Endothelial cell markers reflecting endothelial cell dysfunction in patients with mixed connective tissue disease.

INTRODUCTION: The aim of the present study was to investigate the association between cardiovascular risk factors and endothelial dysfunction in patients with mixed connective tissue disease (MCTD) and to determine which biomarkers are associated with atherosclerotic complications, such as cardiovascular disease.

METHODS: Fifty MCTD patients and 38 healthy age-matched and sex-matched controls were enrolled in this study. In order to describe endothelial dysfunction, we assessed flow-mediated dilation (FMD), nitrate-mediated dilation (NMD) and carotid artery intima-media thickness (IMT). We investigated FMD of the brachial artery after reactive hyperemia and NMD after sublingual nitroglycerin administration, while the IMT of the common carotid artery was determined by ultrasound. Anti-U1 ribonucleoprotein (anti-U1RNP) antibodies, anti-cardiolipin (anti-CL) antibodies, anti-endothelial cell antibody (AECA) and endothelial cell markers, such as soluble thrombomodulin (TM) and von Willebrand factor antigen (vWFAg), were assessed.

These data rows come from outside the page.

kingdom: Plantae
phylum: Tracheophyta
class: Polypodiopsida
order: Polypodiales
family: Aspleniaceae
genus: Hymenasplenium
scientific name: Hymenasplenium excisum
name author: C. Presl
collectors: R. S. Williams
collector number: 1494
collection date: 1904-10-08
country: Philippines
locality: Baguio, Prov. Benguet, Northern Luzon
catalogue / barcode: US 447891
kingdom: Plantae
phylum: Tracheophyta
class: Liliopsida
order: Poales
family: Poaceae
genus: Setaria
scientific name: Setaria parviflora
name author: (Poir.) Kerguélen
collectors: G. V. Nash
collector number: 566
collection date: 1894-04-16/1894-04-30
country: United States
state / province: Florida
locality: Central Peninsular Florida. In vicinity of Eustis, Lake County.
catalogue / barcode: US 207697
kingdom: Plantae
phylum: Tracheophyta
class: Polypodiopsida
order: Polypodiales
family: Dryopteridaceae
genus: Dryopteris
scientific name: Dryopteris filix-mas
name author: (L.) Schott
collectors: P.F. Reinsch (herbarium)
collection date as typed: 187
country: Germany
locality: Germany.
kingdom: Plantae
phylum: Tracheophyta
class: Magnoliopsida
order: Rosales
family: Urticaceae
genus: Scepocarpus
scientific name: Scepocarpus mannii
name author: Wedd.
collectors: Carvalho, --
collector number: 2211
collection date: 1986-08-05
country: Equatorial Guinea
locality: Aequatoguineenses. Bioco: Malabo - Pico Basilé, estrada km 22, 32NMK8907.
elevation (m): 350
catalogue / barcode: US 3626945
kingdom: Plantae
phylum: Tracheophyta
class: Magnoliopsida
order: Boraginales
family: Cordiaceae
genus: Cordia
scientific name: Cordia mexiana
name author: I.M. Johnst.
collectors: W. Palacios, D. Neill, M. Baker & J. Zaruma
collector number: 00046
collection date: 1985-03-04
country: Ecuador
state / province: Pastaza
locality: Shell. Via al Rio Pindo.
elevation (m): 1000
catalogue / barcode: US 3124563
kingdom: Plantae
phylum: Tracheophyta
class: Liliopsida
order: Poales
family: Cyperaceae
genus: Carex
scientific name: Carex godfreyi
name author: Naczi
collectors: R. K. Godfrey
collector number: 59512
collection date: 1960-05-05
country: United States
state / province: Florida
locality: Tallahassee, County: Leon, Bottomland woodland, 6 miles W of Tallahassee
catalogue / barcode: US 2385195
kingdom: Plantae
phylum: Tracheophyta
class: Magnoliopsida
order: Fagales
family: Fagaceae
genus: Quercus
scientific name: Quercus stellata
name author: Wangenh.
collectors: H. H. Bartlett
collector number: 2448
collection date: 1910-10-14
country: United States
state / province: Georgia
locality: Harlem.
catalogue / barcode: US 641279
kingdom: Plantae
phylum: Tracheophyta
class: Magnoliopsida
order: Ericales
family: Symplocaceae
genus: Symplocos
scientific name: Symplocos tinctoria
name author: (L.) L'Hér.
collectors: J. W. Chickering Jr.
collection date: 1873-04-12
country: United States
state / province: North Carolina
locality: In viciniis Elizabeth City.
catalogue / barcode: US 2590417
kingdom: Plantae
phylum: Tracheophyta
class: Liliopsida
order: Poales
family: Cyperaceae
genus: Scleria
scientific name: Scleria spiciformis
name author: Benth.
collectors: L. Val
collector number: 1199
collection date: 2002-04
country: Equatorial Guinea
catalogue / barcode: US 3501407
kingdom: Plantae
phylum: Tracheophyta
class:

RESULTS: The endothelium-dependent vasodilation (FMD) was significantly impaired in patients with MCTD, as compared with controls (%FMD: 4.7+/-4.2% vs. 8.7+/-5.0%; P<0.001), while the percentage NMD did not differ (%NMD: 14.3+/-6.6% vs. 17.1+/-6.7%; P=0.073). Mean carotid IMT values were higher in patients than in controls (IMT: MCTD, 0.64+/-0.13 mm vs. controls, 0.53+/-0.14 mm; P<0.001). FMD negatively correlated with disease duration, the levels of apolipoprotein A1, the paraoxonase-1 activity, and systolic blood pressure in MCTD patients. The percentage FMD was significantly lower in MCTD patients with cardiovascular diseases (CVD), than in those without CVD (%FMD: 3.5+/-2.9 vs. 5.8+/-4.8, P<0.0002), while percentage NMD did not differ between patients with and without CVDs. Serum levels of autoantibodies (anti-U1RNP, AECA and anti-CL) were significantly higher in MCTD patients and differed between MCTD patients with and without CVD. Endothelial cell markers such as soluble TM (12.2+/-8.1 ng/ml vs. 3.2+/-1.3 ng/ml; P<0.001) and vWFAg (224.1+/-115% vs. 89.4+/-27.1%, P<0.001) were the highest in MCTD patients with CVD.

CONCLUSIONS: FMD is a reliable sensitive marker of endothelial cell dysfunction in MCTD. Beside the traditional risk factors, anti-U1RNP, AECA and anti-CL antibodies may be important not only in the pathogenesis of MCTD but in the induction of endothelial cell activation, and may play crucial roles in the development of early atherosclerosis in MCTD.